**TEXT SHOWN**
________

I didn't have any book knowledge at all, no background history of Gods and Goddesses through out time, I just KNEW that Power was electrical in nature, and that I felt better when plugged into it. I told other theists my impressions and they didn't seem to readily understand what I was saying. No one did, although Gramma's face did turn a more ordinary shade of pink, and her blood pressure lessened. At least in her mind I wasn't an atheist anymore.

The next years were confusing ones for me spiritually. I didn't know where I fit. The Objectivism of Ayn Rand no longer fit, but I was clueless. When I read of the Rosicrucians and the psychic powers, there seemed a connection. It would be six years from then, at age 25, that I sent off to join their organization. But how frustrating those little light green booklets were! They seemed to talk to me like I was a dummy. They cost so much and seemed worthless.

________

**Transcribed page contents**
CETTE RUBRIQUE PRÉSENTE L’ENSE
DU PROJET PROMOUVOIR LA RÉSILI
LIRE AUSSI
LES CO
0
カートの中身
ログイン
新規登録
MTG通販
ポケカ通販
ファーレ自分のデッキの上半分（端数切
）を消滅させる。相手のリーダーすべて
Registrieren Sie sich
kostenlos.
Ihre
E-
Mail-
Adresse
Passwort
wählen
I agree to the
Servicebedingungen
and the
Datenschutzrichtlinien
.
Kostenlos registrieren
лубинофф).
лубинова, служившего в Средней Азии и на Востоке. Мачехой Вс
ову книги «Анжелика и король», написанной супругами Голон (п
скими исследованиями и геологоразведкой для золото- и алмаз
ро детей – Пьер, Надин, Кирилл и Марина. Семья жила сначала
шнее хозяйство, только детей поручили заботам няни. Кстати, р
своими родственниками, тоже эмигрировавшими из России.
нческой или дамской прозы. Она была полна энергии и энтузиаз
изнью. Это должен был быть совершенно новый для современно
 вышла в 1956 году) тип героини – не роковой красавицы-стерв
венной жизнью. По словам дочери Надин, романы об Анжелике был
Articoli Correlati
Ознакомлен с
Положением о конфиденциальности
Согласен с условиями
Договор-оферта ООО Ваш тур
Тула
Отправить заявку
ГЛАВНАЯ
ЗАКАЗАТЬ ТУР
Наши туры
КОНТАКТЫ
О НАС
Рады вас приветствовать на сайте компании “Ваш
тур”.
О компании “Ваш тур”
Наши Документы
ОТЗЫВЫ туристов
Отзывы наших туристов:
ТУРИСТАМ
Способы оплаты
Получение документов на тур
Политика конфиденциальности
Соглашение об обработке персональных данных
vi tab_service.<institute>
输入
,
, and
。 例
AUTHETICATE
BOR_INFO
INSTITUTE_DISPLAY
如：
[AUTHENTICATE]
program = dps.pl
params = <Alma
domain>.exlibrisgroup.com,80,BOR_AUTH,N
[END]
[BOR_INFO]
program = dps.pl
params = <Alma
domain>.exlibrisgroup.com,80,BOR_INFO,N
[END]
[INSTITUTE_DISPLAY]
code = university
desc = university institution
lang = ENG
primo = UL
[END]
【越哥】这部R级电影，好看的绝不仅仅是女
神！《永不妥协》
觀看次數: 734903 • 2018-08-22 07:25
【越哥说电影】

________

**PROBLEMS TO SOLVE**
**a)** Retype the memoir text from "The next years" to "and seemed worthless.".
**b)** Echo, without any change, the transcribed rows from the first one down to and including the line with "Способы оплаты".

**ANSWERS TO THE EXERCISE**
**a)**
The next years were confusing ones for me spiritually. I didn't know where I fit. The Objectivism of Ayn Rand no longer fit, but I was clueless. When I read of the Rosicrucians and the psychic powers, there seemed a connection. It would be six years from then, at age 25, that I sent off to join their organization. But how frustrating those little light green booklets were! They seemed to talk to me like I was a dummy. They cost so much and seemed worthless.

**b)**
CETTE RUBRIQUE PRÉSENTE L’ENSE
DU PROJET PROMOUVOIR LA RÉSILI
LIRE AUSSI
LES CO
0
カートの中身
ログイン
新規登録
MTG通販
ポケカ通販
ファーレ自分のデッキの上半分（端数切
）を消滅させる。相手のリーダーすべて
Registrieren Sie sich
kostenlos.
Ihre
E-
Mail-
Adresse
Passwort
wählen
I agree to the
Servicebedingungen
and the
Datenschutzrichtlinien
.
Kostenlos registrieren
лубинофф).
лубинова, служившего в Средней Азии и на Востоке. Мачехой Вс
ову книги «Анжелика и король», написанной супругами Голон (п
скими исследованиями и геологоразведкой для золото- и алмаз
ро детей – Пьер, Надин, Кирилл и Марина. Семья жила сначала
шнее хозяйство, только детей поручили заботам няни. Кстати, р
своими родственниками, тоже эмигрировавшими из России.
нческой или дамской прозы. Она была полна энергии и энтузиаз
изнью. Это должен был быть совершенно новый для современно
 вышла в 1956 году) тип героини – не роковой красавицы-стерв
венной жизнью. По словам дочери Надин, романы об Анжелике был
Articoli Correlati
Ознакомлен с
Положением о конфиденциальности
Согласен с условиями
Договор-оферта ООО Ваш тур
Тула
Отправить заявку
ГЛАВНАЯ
ЗАКАЗАТЬ ТУР
Наши туры
КОНТАКТЫ
О НАС
Рады вас приветствовать на сайте компании “Ваш
тур”.
О компании “Ваш тур”
Наши Документы
ОТЗЫВЫ туристов
Отзывы наших туристов:
ТУРИСТАМ
Способы оплаты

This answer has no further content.